Most women want to know as soon as possible whether or not they are pregnant. Home pregnancy tests allow you to find out in the comfort and privacy of your own home. While some tests claim to be able to tell you before you menstruate, pregnancy tests are most accurate when taken a few days after you have missed your first period.
Home pregnancy tests work by detecting a hormone, called human chorionic gonadotropin (hCG), in a pregnant woman’s urine. The hormone production is triggered when the fertilized egg burrows into the uterine lining. Home pregnancy tests contain three different antibodies that react different to the urine, depending on whether or not hCG is present. If hCG is present, the antibodies bond to it, with one of the antibodies triggering an enzyme to produce a dye, which then forms the symbol (or triggers the digital readout) that signifies a positive or negative pregnancy test.
Home pregnancy tests come in two basic types: digital or non-digital. The former have a digital read-out screen that displays the words “pregnant” or “non-pregnant.” Non-digital tests display a symbol such as a “plus” sign or two lines. Home pregnancy tests can also differ in how they are used. Some tests require part of the test to be immersed in a cup of urine, while others instruct the woman to urinate directly on the test.
Some pregnancy tests claim that they will return an accurate result as soon as the first day of a missed period, or even before. The more sensitive a test is, the earlier it can detect the pregnancy hormone. A study done by the University of New Mexico found that First Response Early Result was the most accurate when testing on the first day of a missed period. The brand was found to accurately predict 95 percent of all pregnancies on the day menstruation was expected.

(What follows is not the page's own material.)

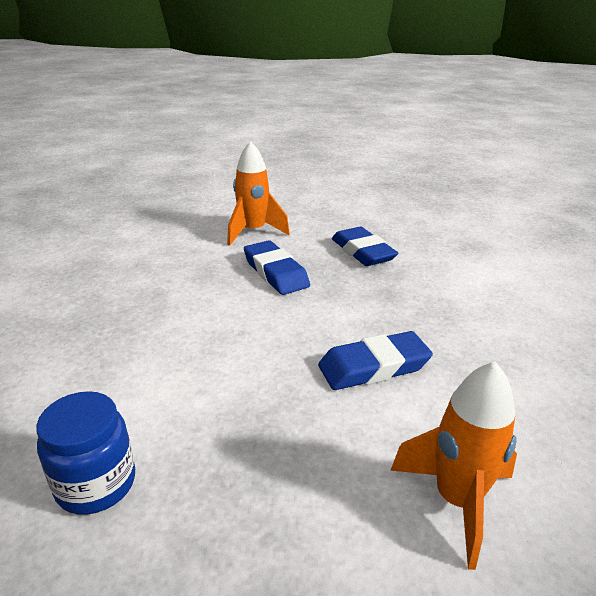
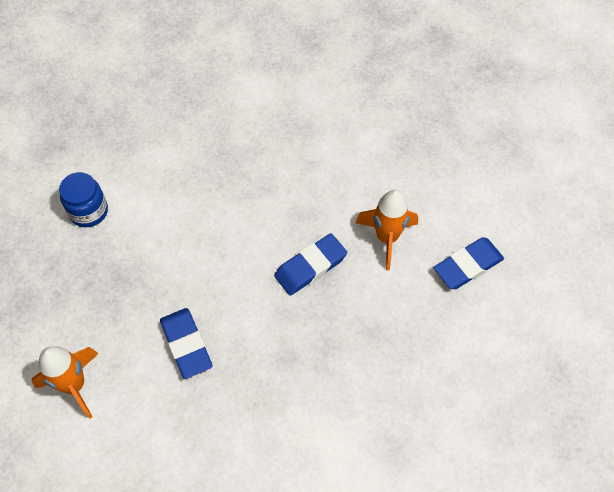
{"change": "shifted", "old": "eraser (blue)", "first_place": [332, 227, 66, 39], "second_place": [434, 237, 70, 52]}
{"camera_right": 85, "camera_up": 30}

The amount of the hormone present in the woman’s body increases rapidly in the first few days of pregnancy, according to the University of Michigan Health Systems website. For this reason, the longer a woman waits to use a home pregnancy test, the more accurate the results will be. Accuracy can also be increased by testing first thing in the morning, when the urine will be more concentrated. Most home pregnancy tests are 97 to 99 percent accurate if used correctly.
Sometimes, the results of a home pregnancy test are not clear or reliable. False positives are uncommon, but they do happen. They usually occur as the result of a “chemical” pregnancy (when an egg implants but fails to develop) or a miscarriage. False negatives can occur when a woman tests too early or does not correctly follow the directions on the test.